椅子に座ったまま、彼女は薄い唇の端を片方だけ持ち上げて笑った。嘗ては威圧的で攻撃的に感じたその表情は驚くほど柔らかくなっており、悪戯っぽい子供のように愛らしくすら見えた。
ほんの数ヶ月でこんなにも表情が変わるというのだから、やはり彼女は人形でも科学の結晶でもなくて、元より人間であったのだろう。自分たちは未だ自然に笑うことができないから、それを酷く羨ましく思った。「それを羨ましく思えるのなら、ミサカたちはやっぱり人間なんだよ、ってミサカはミサカは言い張ってみる」―いつか幼い上位個体が願うように祈るように言った言葉を、10032号も心の中で繰り返した。

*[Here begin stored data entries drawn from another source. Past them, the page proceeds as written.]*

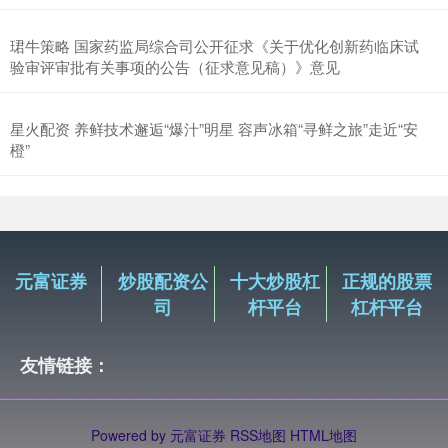
珺牛策略 国家药监局综合司公开征求《关于优化创新药临床试
验审评审批有关事项的公告（征求意见稿）》意见
星火配资 养鲜技术邂逅“爆汁”明星 容声冰箱“寻鲜之旅”走近“安
橙”
元富证券
炒股配资公
十大炒股杠
正规的股票
司
杆平台
杠杆平台
友情链接：
Powered by
元富证券
RSS地图
HTML地图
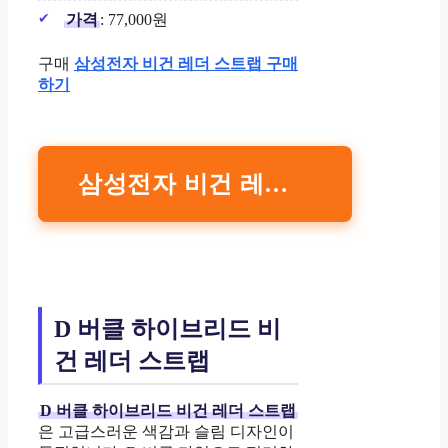
가격
: 77,000원
구매
삼성전자 비건 레더 스트랩 구매
하기
삼성전자 비건 레더 스트랩 구매하기
D 버클 하이브리드 비
건 레더 스트랩
D 버클 하이브리드 비건 레더 스트랩
은 고급스러운 색감과 슬림 디자인이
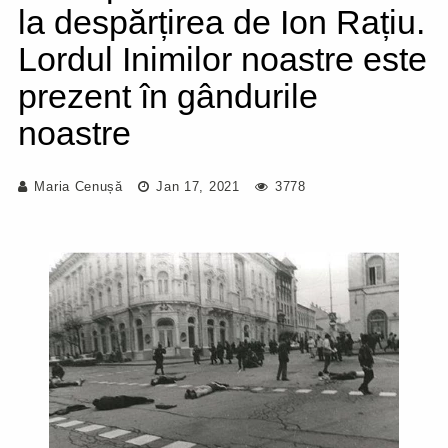
la despărțirea de Ion Rațiu.
Lordul Inimilor noastre este
prezent în gândurile
noastre
Maria Cenușă
Jan 17, 2021
3778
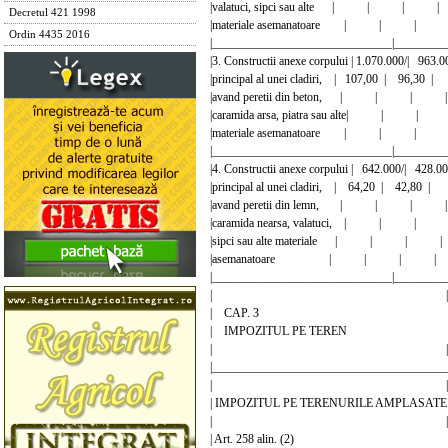
|valatuci, sipci sau alte | | |
Decretul 421 1998
|materiale asemanatoare | | 
Ordin 4435 2016
|______________________________|_________
|3. Constructii anexe corpului | 1.070.000/| 9
|principal al unei cladiri, | 107,00 | 9
|avand peretii din beton, | | 
|caramida arsa, piatra sau alte| |
|materiale asemanatoare | | 
|______________________________|_________
|4. Constructii anexe corpului | 642.000/| 4
|principal al unei cladiri, | 64,20 | 42
|avand peretii din lemn, | | 
|caramida nearsa, valatuci, | |
|sipci sau alte materiale | | |
|asemanatoare | | | 
|______________________________|_________
| |
| CAP. 3 
| IMPOZITUL PE TE
| |
|_______________________________________
| |
| IMPOZITUL PE TERENURILE AMPLASATE
| |
| Art. 258 alin. (2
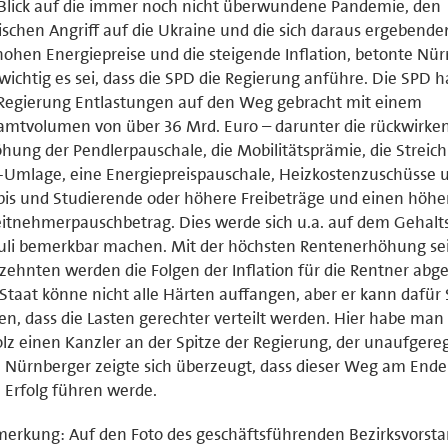
Blick auf die immer noch nicht überwundene Pandemie, den
ischen Angriff auf die Ukraine und die sich daraus ergebende
hohen Energiepreise und die steigende Inflation, betonte Nür
wichtig es sei, dass die SPD die Regierung anführe. Die SPD h
Regierung Entlastungen auf den Weg gebracht mit einem
mtvolumen von über 36 Mrd. Euro – darunter die rückwirke
hung der Pendlerpauschale, die Mobilitätsprämie, die Streic
Umlage, eine Energiepreispauschale, Heizkostenzuschüsse u.
is und Studierende oder höhere Freibeträge und einen höhe
itnehmerpauschbetrag. Dies werde sich u.a. auf dem Gehalts
uli bemerkbar machen. Mit der höchsten Rentenerhöhung se
zehnten werden die Folgen der Inflation für die Rentner abge
Staat könne nicht alle Härten auffangen, aber er kann dafür
en, dass die Lasten gerechter verteilt werden. Hier habe man
lz einen Kanzler an der Spitze der Regierung, der unaufgere
. Nürnberger zeigte sich überzeugt, dass dieser Weg am End
Erfolg führen werde.
erkung: Auf den Foto des geschäftsführenden Bezirksvorst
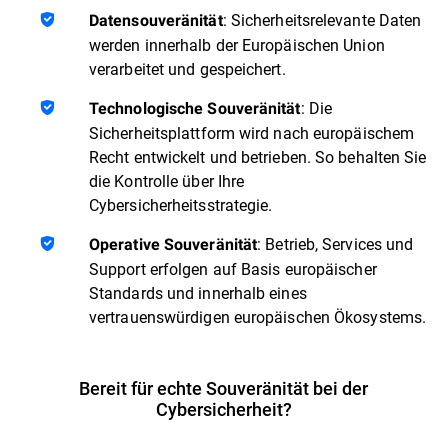
: Sicherheitsrelevante Daten
Datensouveränität
werden innerhalb der Europäischen Union
verarbeitet und gespeichert.
: Die
Technologische Souveränität
Sicherheitsplattform wird nach europäischem
Recht entwickelt und betrieben. So behalten Sie
die Kontrolle über Ihre
Cybersicherheitsstrategie.
: Betrieb, Services und
Operative Souveränität
Support erfolgen auf Basis europäischer
Standards und innerhalb eines
vertrauenswürdigen europäischen Ökosystems.
Bereit für echte Souveränität bei der
Cybersicherheit?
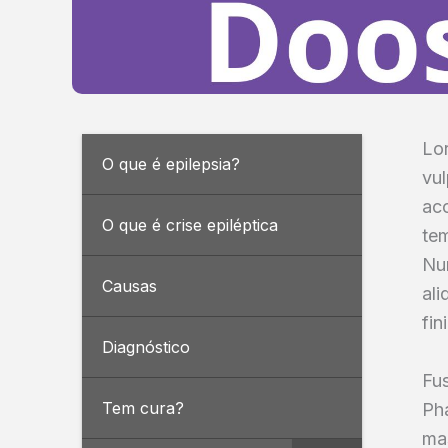
Lor
O que é epilepsia?
vul
ac
O que é crise epiléptica
tem
Nun
Causas
ali
fin
Diagnóstico
Fus
Tem cura?
Pha
mas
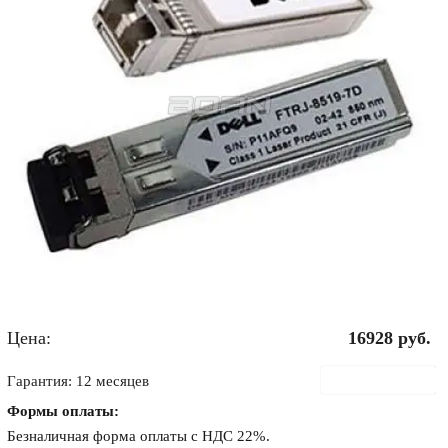
Цена:
16928
руб.
В корзину
Гарантия: 12 месяцев
Формы оплаты:
Безналичная форма оплаты с НДС 22%.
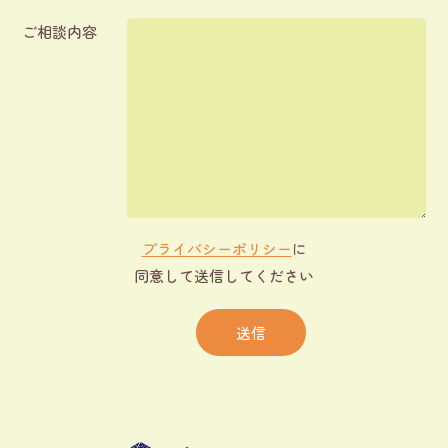
ご相談内容
プライバシーポリシー
に
同意して送信してください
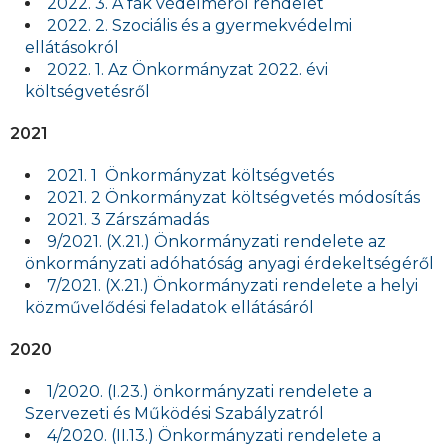
2022. 3. A fák védelméről rendelet
2022. 2. Szociális és a gyermekvédelmi
ellátásokról
2022. 1. Az Önkormányzat 2022. évi
költségvetésről
2021
2021. 1 Önkormányzat költségvetés
2021. 2 Önkormányzat költségvetés módosítás
2021. 3 Zárszámadás
9/2021. (X.21.) Önkormányzati rendelete az
önkormányzati adóhatóság anyagi érdekeltségéről
7/2021. (X.21.) Önkormányzati rendelete a helyi
közművelődési feladatok ellátásáról
2020
1/2020. (I.23.) önkormányzati rendelete a
Szervezeti és Működési Szabályzatról
4/2020. (II.13.) Önkormányzati rendelete a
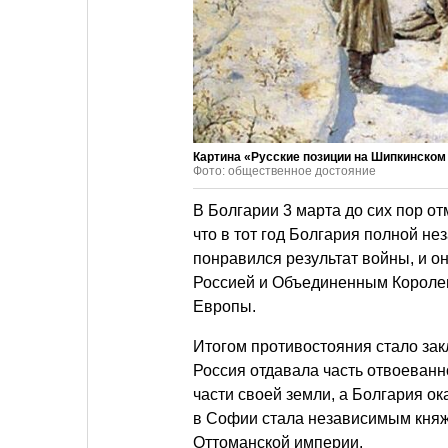
Картина «Русские позиции на Шипкинском
Фото: общественное достояние
В Болгарии 3 марта до сих пор о
что в тот год Болгария полной н
понравился результат войны, и о
Россией и Объединенным Королев
Европы.
Итогом противостояния стало за
Россия отдавала часть отвоеван
части своей земли, а Болгария ок
в Софии стала независимым княже
Оттоманской империи.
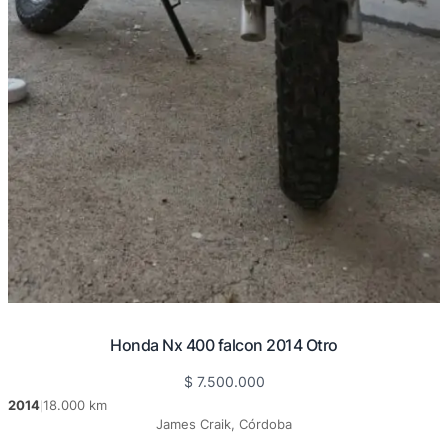
Honda Nx 400 falcon 2014 Otro
$
7.500.000
2014
18.000 km
|
James Craik, Córdoba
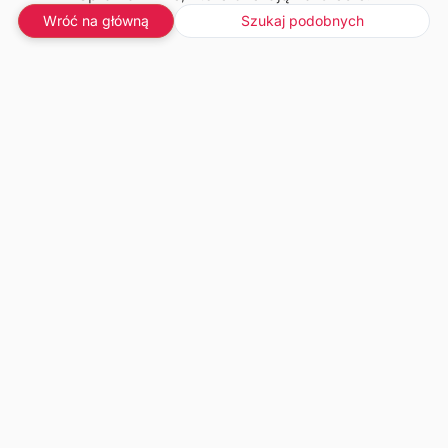
Wróć na główną
Szukaj podobnych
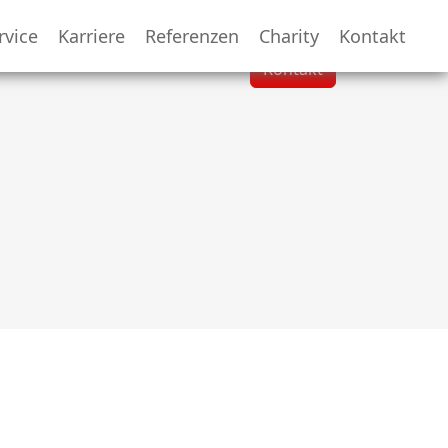
rvice
Karriere
Referenzen
Charity
Kontakt
Kontakt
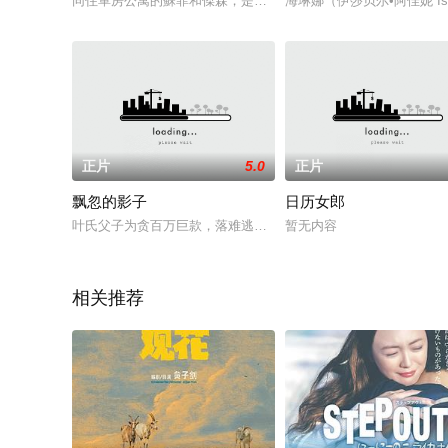
同住單房公寓的蘇菲和傑森，是一對30出頭的小夫妻，再過一個
海琳娜（伊莎贝尔•阿佳妮 Is
正片
5.0
正片
飘忽的影子
日历女郎
叶氏父子为贪百万巨款，落难逃恢恢天网。
暂无内容
相关推荐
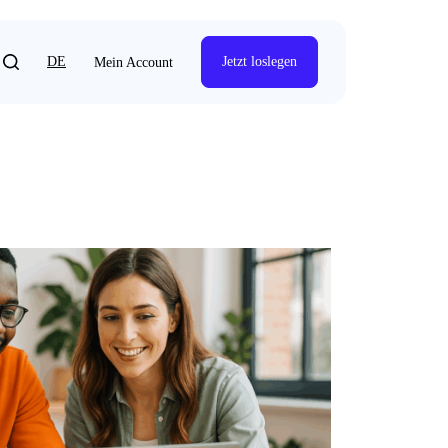
DE
Jetzt loslegen
Mein Account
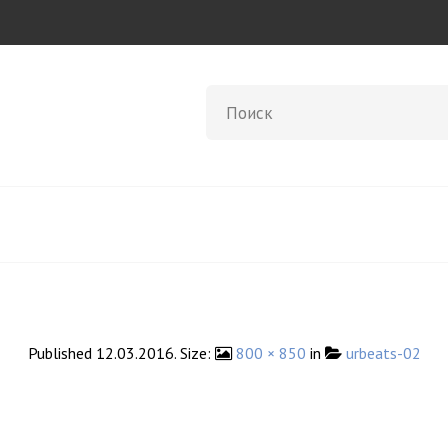
Published
12.03.2016
. Size:
800 × 850
in
urbeats-02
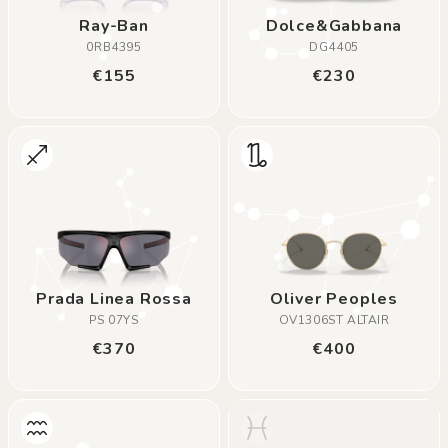
Ray-Ban
Dolce&Gabbana
0RB4395
DG4405
€155
€230
Prada Linea Rossa
Oliver Peoples
PS 07YS
OV1306ST ALTAIR
€370
€400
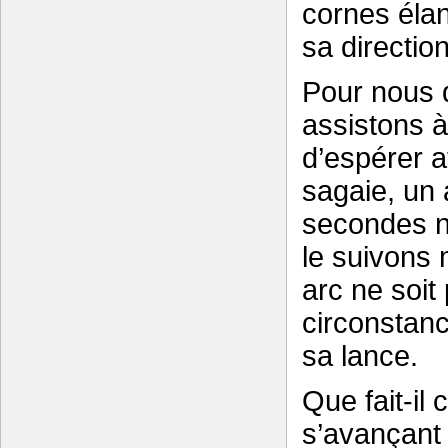
cornes élan
sa direction
Pour nous q
assistons à
d’espérer a
sagaie, un
secondes n
le suivons 
arc ne soit
circonstanc
sa lance.
Que fait-il
s’avançant 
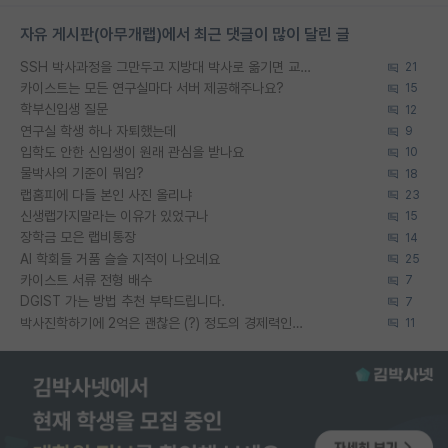
자유 게시판(아무개랩)에서 최근 댓글이 많이 달린 글
SSH 박사과정을 그만두고 지방대 박사로 옮기면 교수의 꿈은 끝일까요?
21
카이스트는 모든 연구실마다 서버 제공해주나요?
15
학부신입생 질문
12
연구실 학생 하나 자퇴했는데
9
입학도 안한 신입생이 원래 관심을 받나요
10
물박사의 기준이 뭐임?
18
랩홈피에 다들 본인 사진 올리냐
23
신생랩가지말라는 이유가 있었구나
15
장학금 모은 랩비통장
14
AI 학회들 거품 슬슬 지적이 나오네요
25
카이스트 서류 전형 배수
7
DGIST 가는 방법 추천 부탁드립니다.
7
박사진학하기에 2억은 괜찮은 (?) 정도의 경제력인가요
11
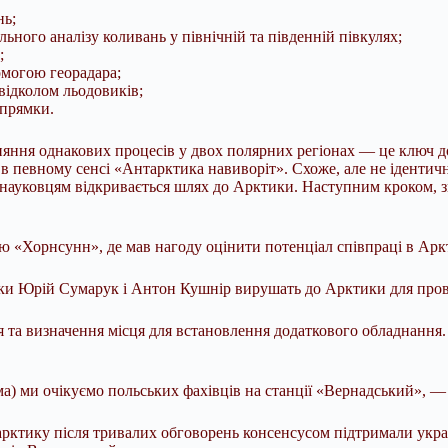
нь;
ьного аналізу коливань у північній та південній півкулях;
;
омогою георадара;
відколом льодовиків;
апрямки.
няння однакових процесів у двох полярних регіонах — це ключ д
в певному сенсі «Антарктика навиворіт». Схоже, але не іденти
м науковцям відкривається шлях до Арктики. Наступним кроком, зв
ію «Хорнсунн», де мав нагоду оцінити потенціал співпраці в Арк
ики Юрій Сумарук і Антон Кушнір вирушать до Арктики для пров
 та визначення місця для встановлення додаткового обладнання.
зима) ми очікуємо польських фахівців на станції «Вернадський»,
ктику після тривалих обговорень консенсусом підтримали украї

「分かりやすいとは具体的にどういうことでしょう。後々のために参考にします、とミサカはアドバイスを求めます。」

「そンなン後にしろ。別の用事があったンじゃねェのか。」

10032号は不本意ながら彼女の言葉に従った。本題が別にあったのは事実だし、後にしろ、というからには本題を済ませた後なら答えてくれるのだろうと思ったからだ。彼女は妹達に対してそういった言葉だけの逃げを使わない。